Twelve (1974): Sea of Flames Quotes

It is cut, polished; for a breath, it passes between the hands of men.
Another hour, another day, another year. Lump of carbon no larger than a chestnut. Mantled with algae, bedecked with barnacles. Crawled over by snails. It stirs among the pebbles.

Related Symbols: The Sea of Flames, Whelks, Mollusks, and Shells
Page Number: 520
Explanation and Analysis:

In this lyrical quotation, Doerr describes the Sea of Flames, the priceless gemstone that has inspired von Rumpel, among others, to travel great distances and commit horrible deeds in order to possess it. Although it's been claimed that the Sea of Flames has a magical power (it keeps the owner alive while killing everyone the owner loves), Doerr never confirms this legend to be either true or false. As Marie-Laure points out many times, it's impossible to tell whether the gemstone is "special" or not--whether it's just a lump of carbon or whether it's fated to bring eternal life to its owner.

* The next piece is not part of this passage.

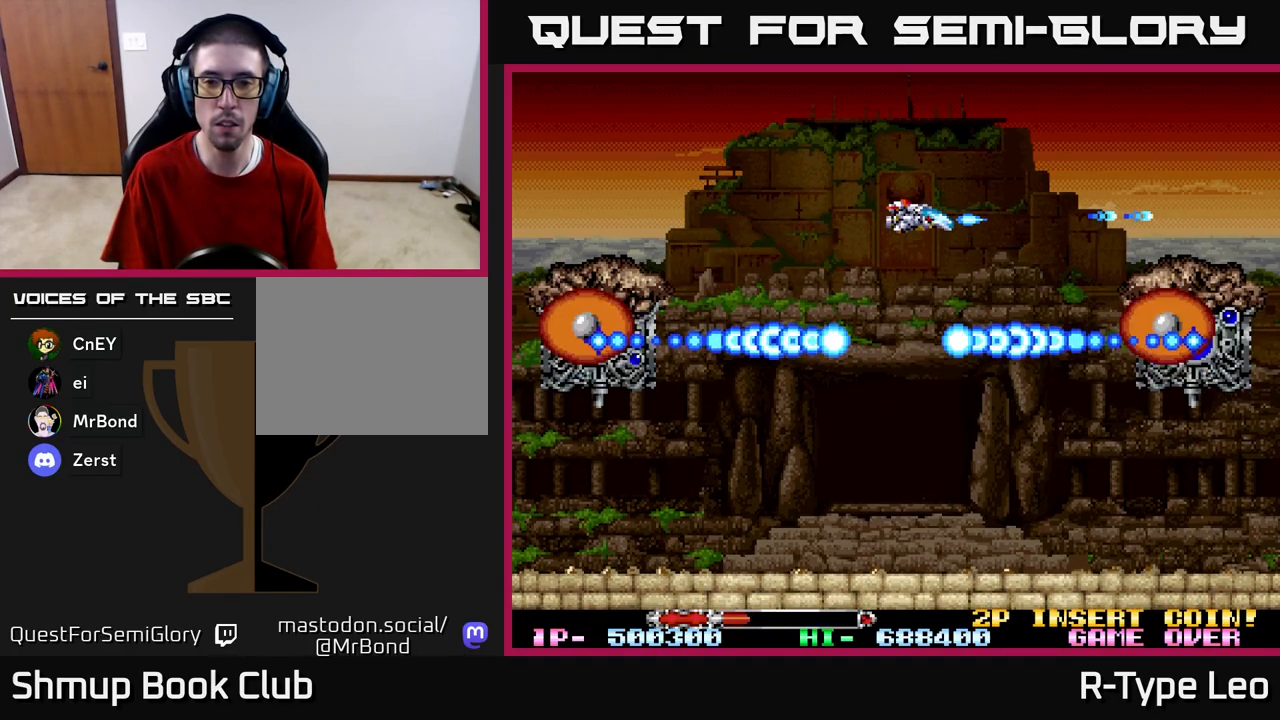
{"buttons": ["R2"], "left_stick": "center", "right_stick": "center", "events": [[133, "X", "down"], [250, "X", "up"], [317, "DPAD_LEFT", "down"], [400, "DPAD_LEFT", "up"]]}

The two ways of looking at the gemstone (ordinary or special) correspond to two competing views of fate that the novel offers up--fate may either be a reality or a myth. During World War II, it often seems that the universe is a chaotic, random place. Yet there are times when the universe appears to have a "destiny"--for instance, when Werner saves Marie-Laure's life. Similarly, in this quotation, Doerr describes the gemstone as a mere "lump of carbon"—and yet also as something with a seeming life of its own, as it "stirs among the pebbles."

Thirteen (2014) Quotes

He kisses her once on each cheek. “Until next week, Mamie.”
She listens until his footsteps fade. Until all she can hear are the sighs of cars and the rumble of trains and the sounds of everyone hurrying through the cold.

Related Characters: Michel (speaker), Marie-Laure LeBlanc
Page Number: 530
Explanation and Analysis:

In the final scene of the novel, Marie-Laure, now an old woman, meets with her beloved grandson, Michel, and they spend the day together in Paris. Eventually, Michel says goodbye to his grandmother and walks away into the distance. Because Marie-Laure is blind, she listens carefully until she can't hear him any longer.

It's important to note that the novel ends with a scene of interpersonal disconnection and connection. After a few moments, Marie-Laure can no longer sense her beloved grandson at all. And yet her memories of her grandson--and the certainty that she'll see him again soon--live on even after he's far away from her. Marie-Laure is both close and far away from Michel.

By pairing connection and disconnection, the novel ends on a note of ambiguity. Many of the relationships between characters in the novel have "faded away," like the noise of Michel's footsteps fading into the distance. And yet the characters' memories of these relationships have remained strong: Marie-Laure continues to remember her father; Jutta remembers Werner, etc. Perhaps Doerr's point is that while human beings will always be distanced from one another, thanks to war, tragedy, and the basic unpredictability of life, they will also always be close to one another, so long as they have their memories and the methods of communication and connection.